The disadvantage with this approach is that it consumes the user`s system memory as it saves the hashcode for every web page the user visits.
We can also improve this approach by saving the hash codes in the cloud repository. Whenever any user visits the web page, the add-on connects with the cloud repository and checks if this web page was already validated by any user earlier or not. If it was validated, is the web page hash code the same? And what is the validation result? If the hash code is not in the cloud, then it will be validated by the current user`s plugin and the result will be stored in the cloud, so that this data will be useful for other users. Because of this approach, the user`s system memory will be saved and also at any point of time, the web page is validated only once by any user. Necessary security measures should be taken inorder to prevent the attacks like man-in-the-middle attack, cloud data tampering.
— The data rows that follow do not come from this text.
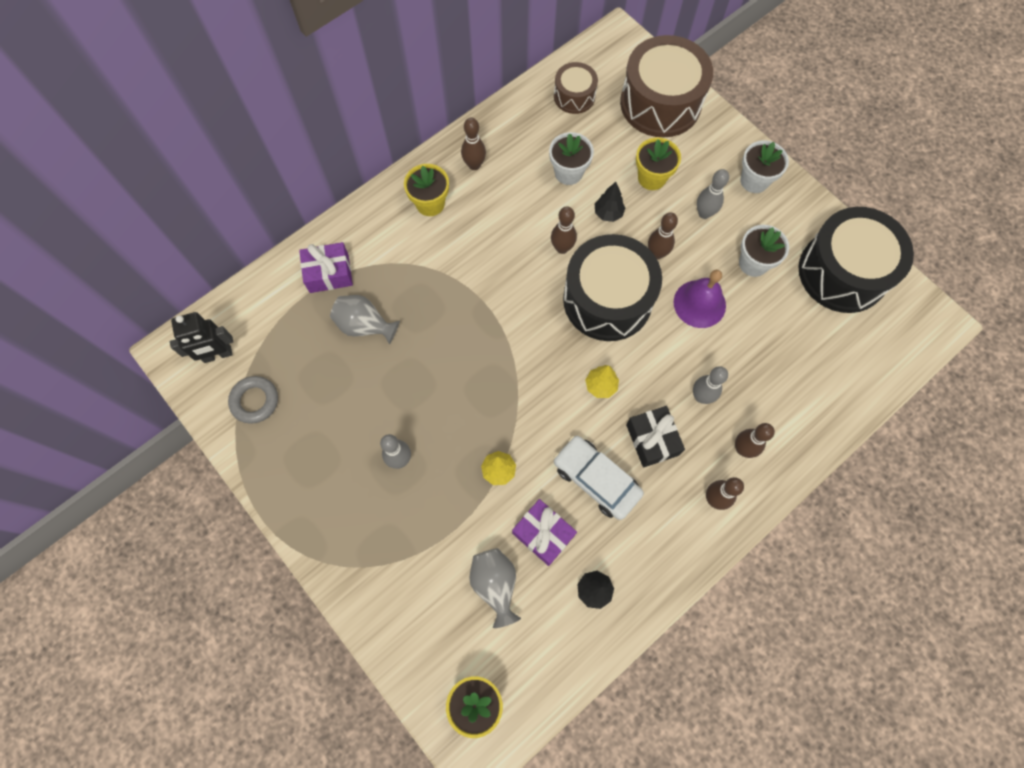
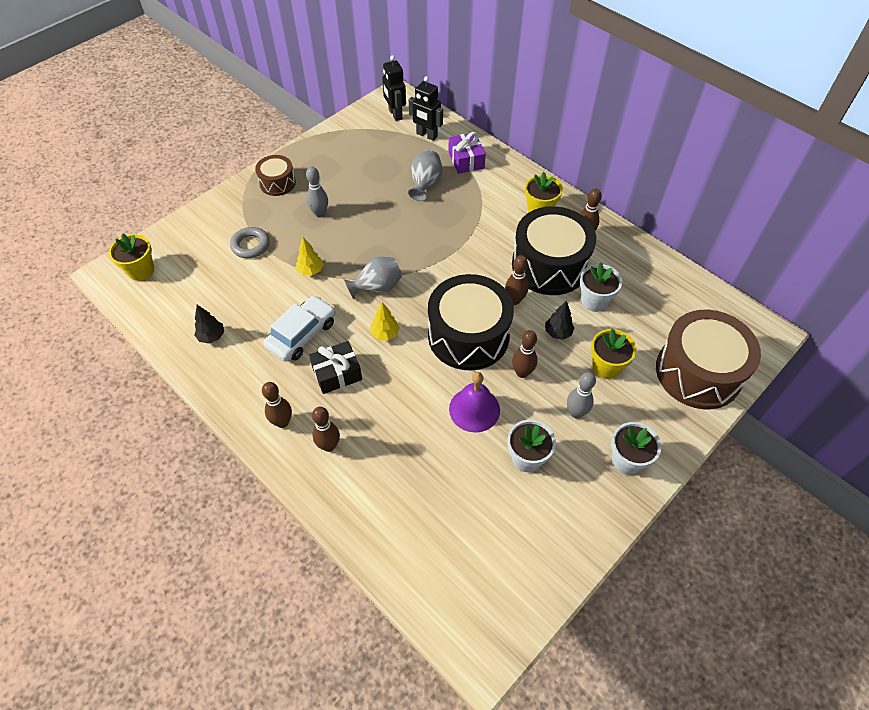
camera: 85 degrees right, 15 degrees down
(255, 401) = (362, 136): grey ring -> grey ring (250, 245)
(271, 317) = (426, 135): none -> black robot
(495, 584) = (222, 275): grey vase -> grey vase (377, 287)
(543, 534) = (259, 302): purple gift -> none
(574, 96) = (681, 301): brown drum -> brown drum (277, 183)
(701, 396) = (379, 411): grey bowling pin -> none
(842, 272) = (531, 548): black drum -> black drum (549, 265)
\subsection{Whitelisting websites}
Some popular websites are highly secured and regularly monitored, like Google, Facebook, Amazon etc. These websites can be added to benign page list by the user, so that they won`t be validated by the add-on.
The disadvantage of this approach is that it involves a risk of infection if the whitelisted web pages are infected by malware.
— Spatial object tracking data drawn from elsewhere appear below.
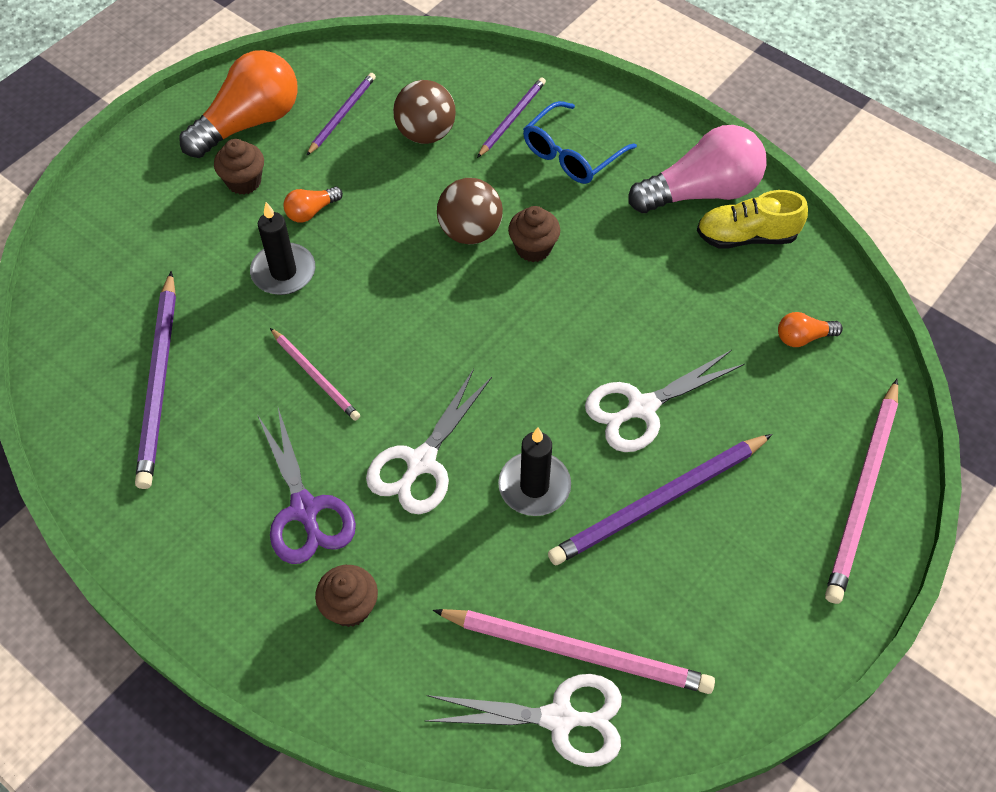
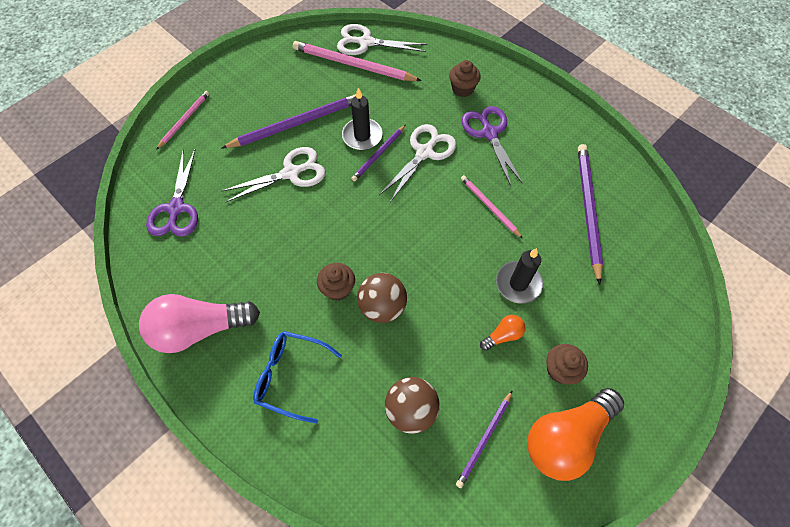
camera: 175 degrees left, 5 degrees up
(512, 118) = (335, 421): purple pencil -> purple pencil (378, 154)
(572, 154) = (291, 376): blue glasses -> blue glasses turned 120 degrees counterclockwise
(746, 236) = (181, 286): yellow shoe -> none
(803, 337) = (176, 208): orange light bulb -> purple scissors
(862, 493) = (184, 120): pink pencil -> pink pencil, size x0.57

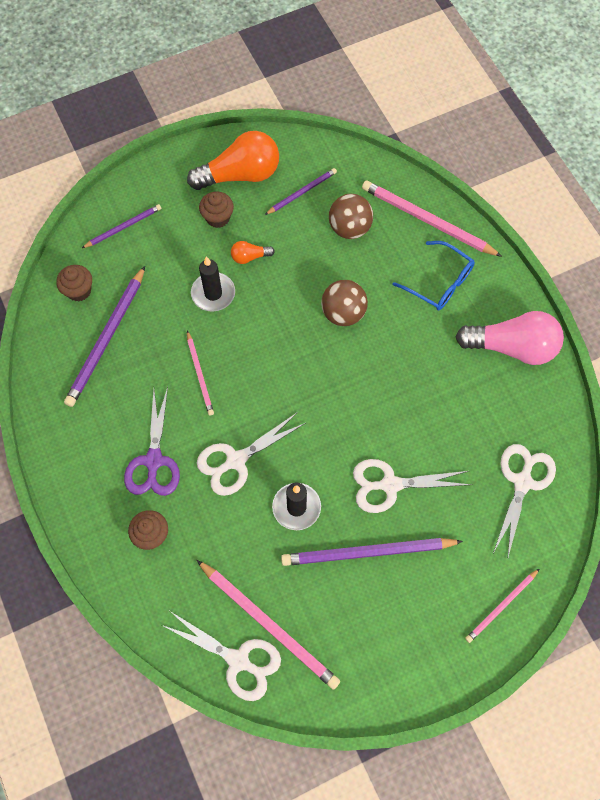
camera: 160 degrees left, 5 degrees up
(176, 208) = (522, 482): purple scissors -> white scissors
(324, 454) = (427, 220): none -> pink pencil
(338, 289) = (378, 342): brown cupcake -> brown cupcake (79, 290)
(378, 154) = (287, 476): purple pencil -> purple pencil (123, 227)

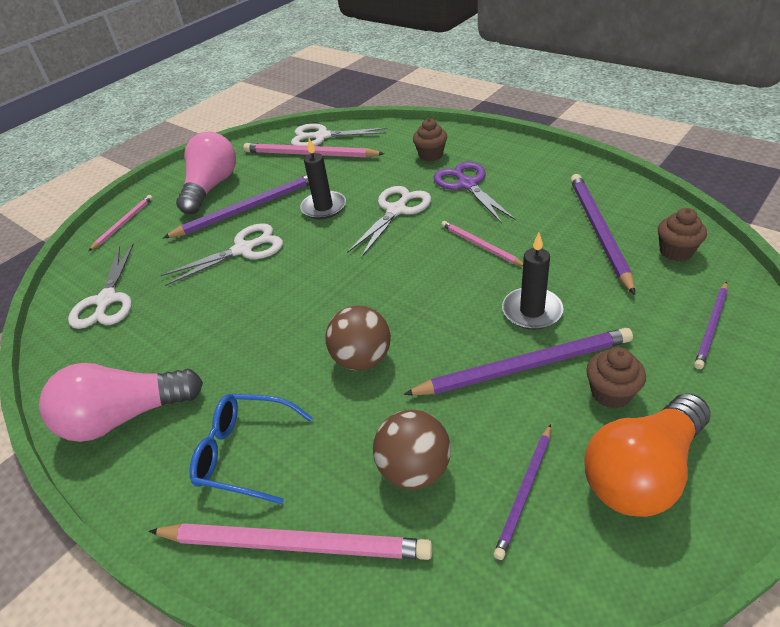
camera: 160 degrees right, 25 degrees down
(250, 257) = (524, 366): orange light bulb -> purple pencil
(396, 623) = (211, 187): none -> pink light bulb

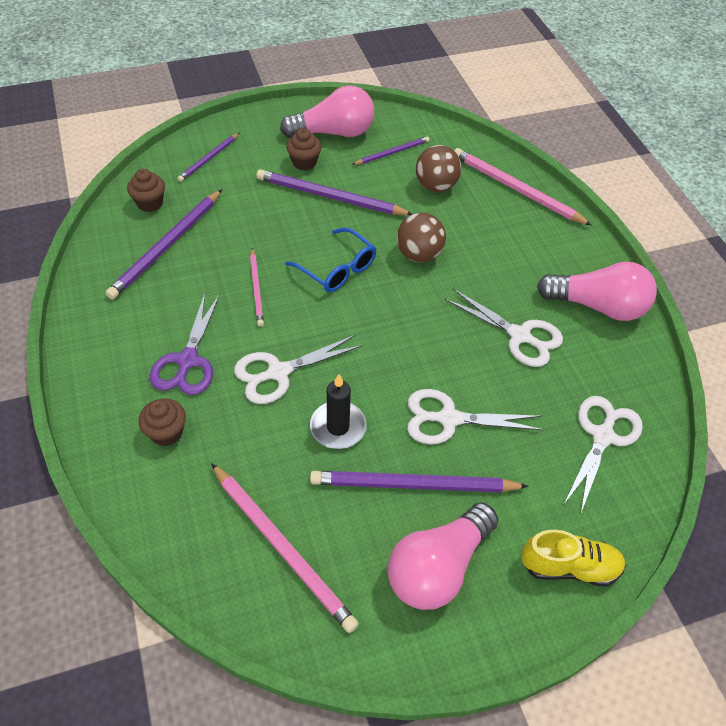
camera: 155 degrees left, 10 degrees up
(123, 223) = (569, 567): pink pencil -> yellow shoe
(246, 453) = (523, 241): blue glasses -> blue glasses (337, 268)
(322, 136) = (237, 583): white scissors -> white scissors (519, 336)
(532, 311) = (286, 222): black candle -> none
(642, 472) = (334, 132): orange light bulb -> pink light bulb
(711, 326) = (209, 159): purple pencil -> purple pencil turned 150 degrees clockwise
\section{Using other detection techniques} \label{otherdetecttech}
Currently this add-on uses only opcode graph similarity detection. Other detection techniques can be used in the add-on by simply changing line 3 of opcode.sh, shown in ~\ref{fig:shellscriptcode}, to execute a program that implements another detection technique instead of executing the CheckOpcodes program. The new program should accept "malware\_opcodes.txt" and "/tmp/opcodes.txt" as input files and the similarity score should be saved in the "/tmp/opcodes.tmp" file. No other changes are required.